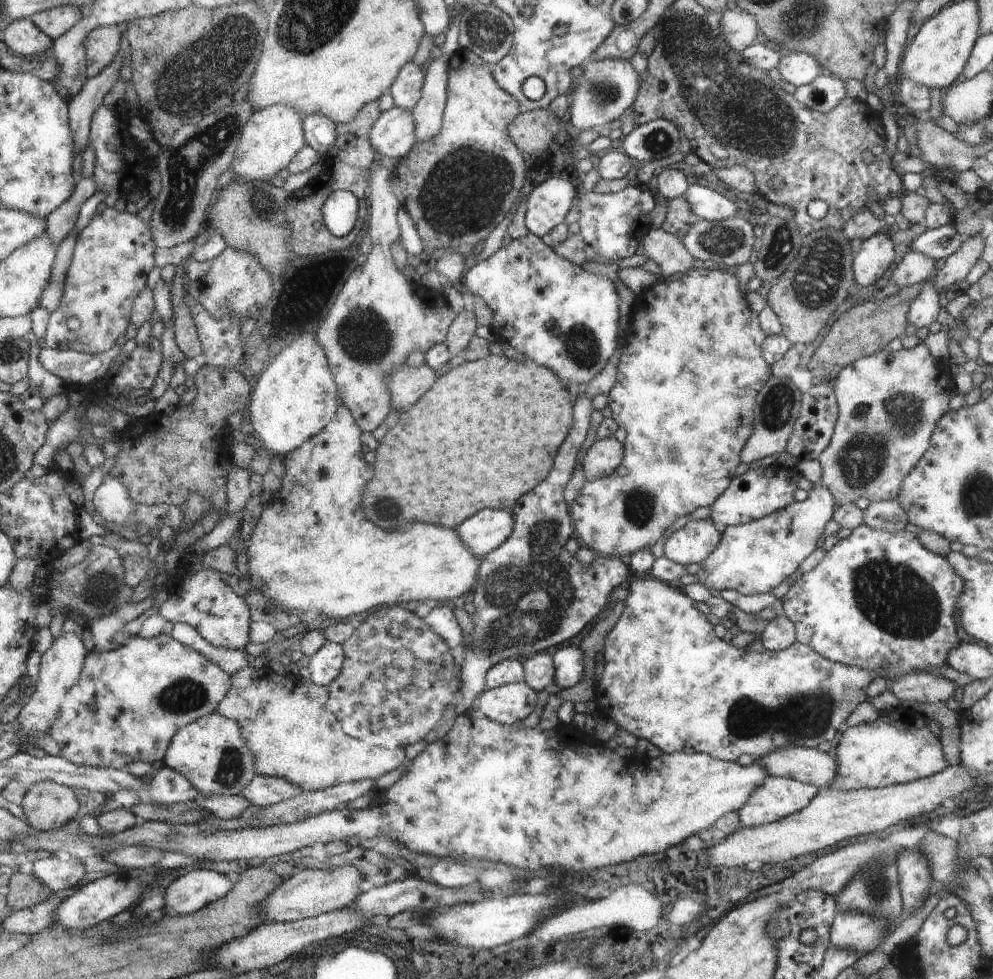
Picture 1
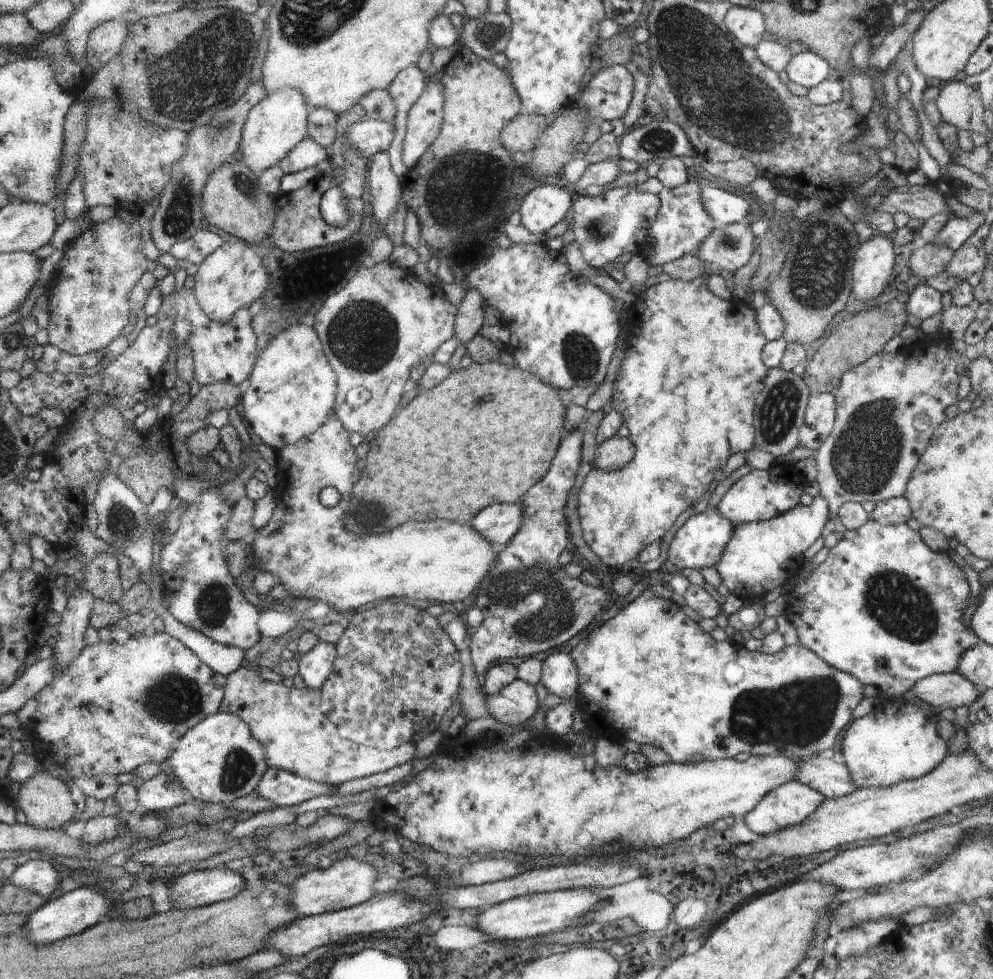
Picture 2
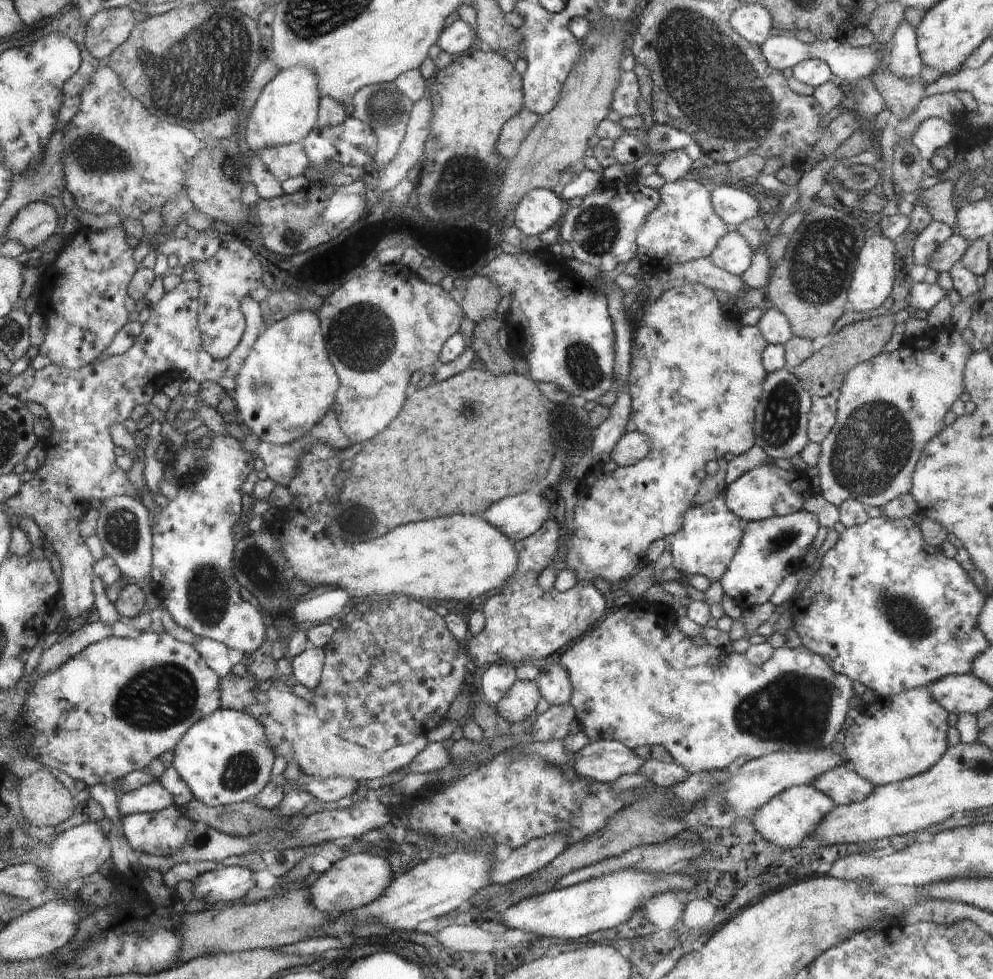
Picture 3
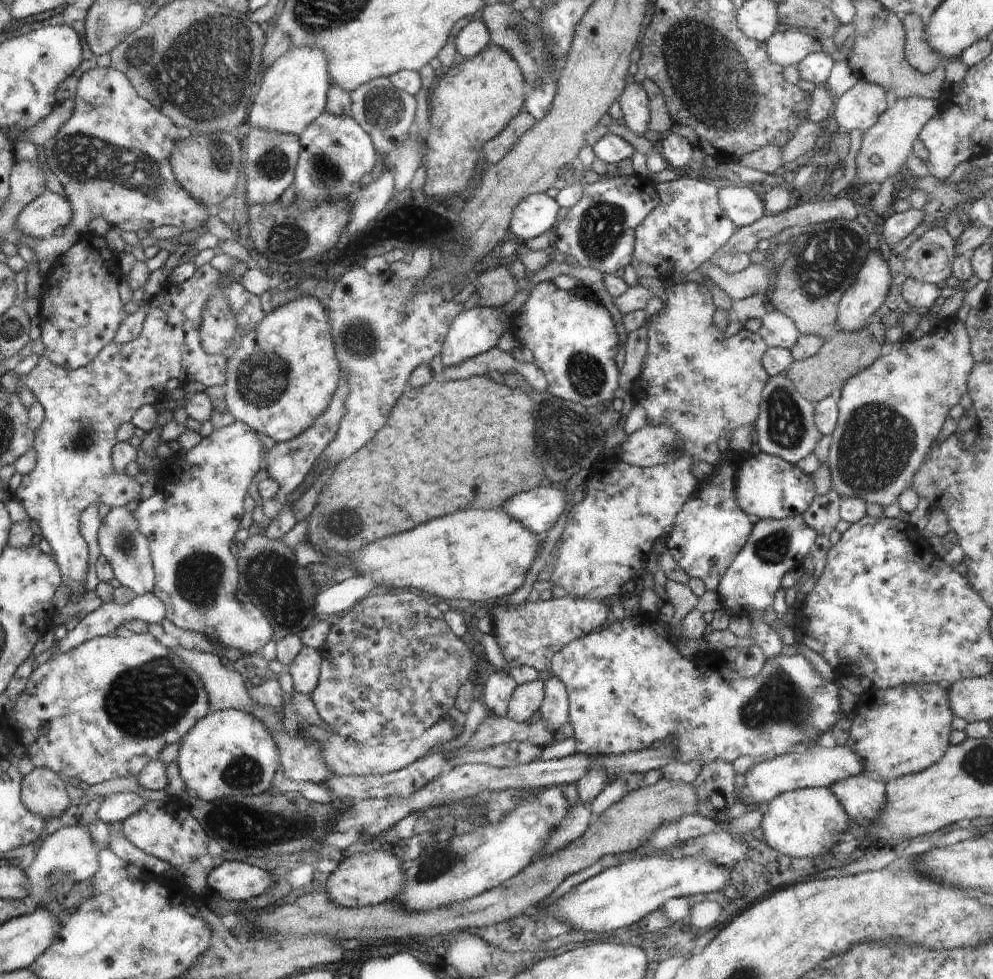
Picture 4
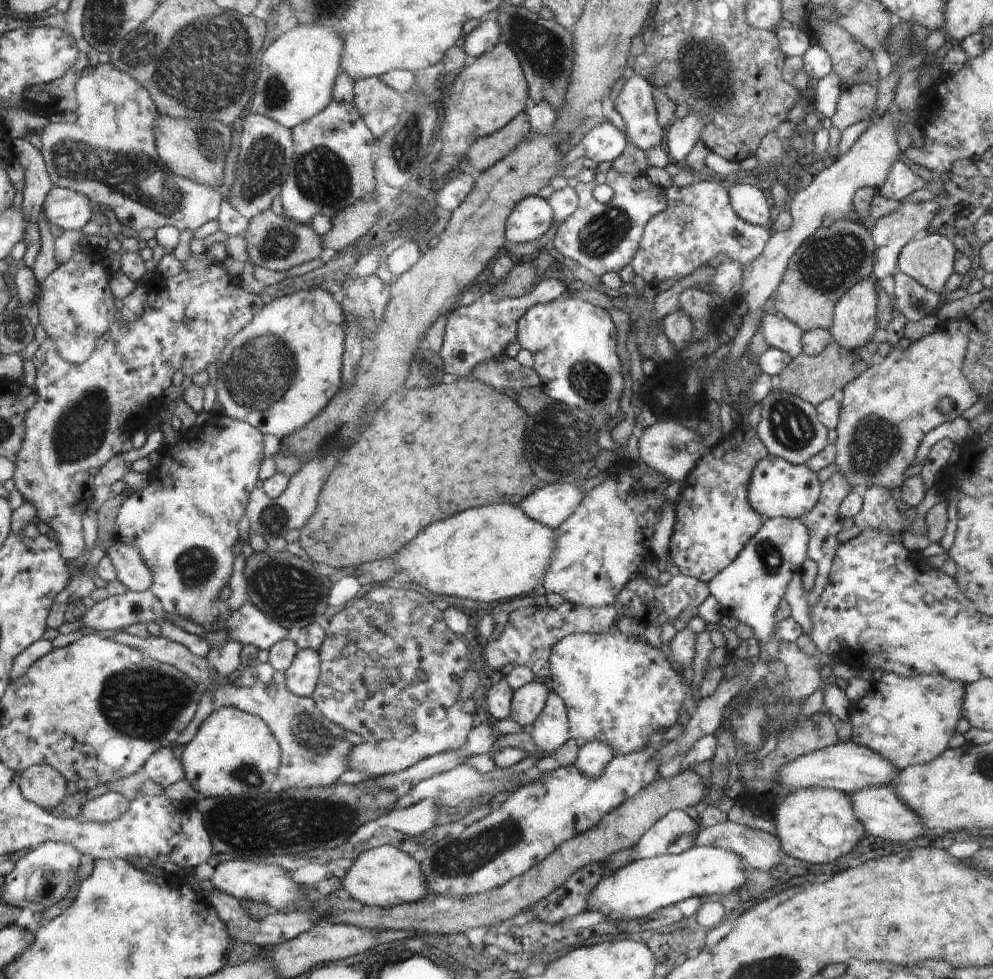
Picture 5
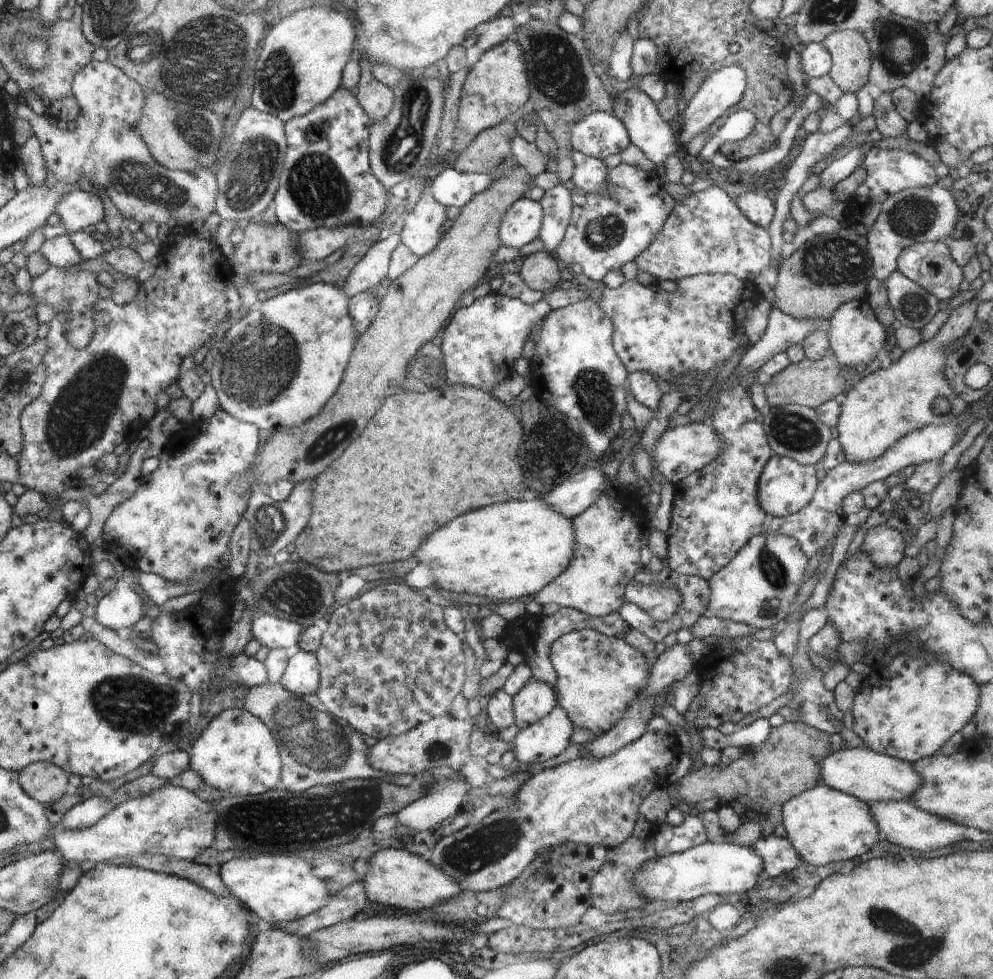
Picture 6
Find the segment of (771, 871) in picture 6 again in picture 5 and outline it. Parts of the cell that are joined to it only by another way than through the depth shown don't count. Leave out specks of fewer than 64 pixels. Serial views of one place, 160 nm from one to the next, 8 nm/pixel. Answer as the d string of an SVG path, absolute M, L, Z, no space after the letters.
M730 821L697 832L695 844L703 847L728 848L750 868L769 871L780 862L782 852L775 835Z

__________

### What this task involves
Word for word, return the material above, but drop the pictures.

### Solution to the exercise
Picture 1
Picture 2
Picture 3
Picture 4
Picture 5
Picture 6
Find the segment of (771, 871) in picture 6 again in picture 5 and outline it. Parts of the cell that are joined to it only by another way than through the depth shown don't count. Leave out specks of fewer than 64 pixels. Serial views of one place, 160 nm from one to the next, 8 nm/pixel. Answer as the d string of an SVG path, absolute M, L, Z, no space after the letters.
M730 821L697 832L695 844L703 847L728 848L750 868L769 871L780 862L782 852L775 835Z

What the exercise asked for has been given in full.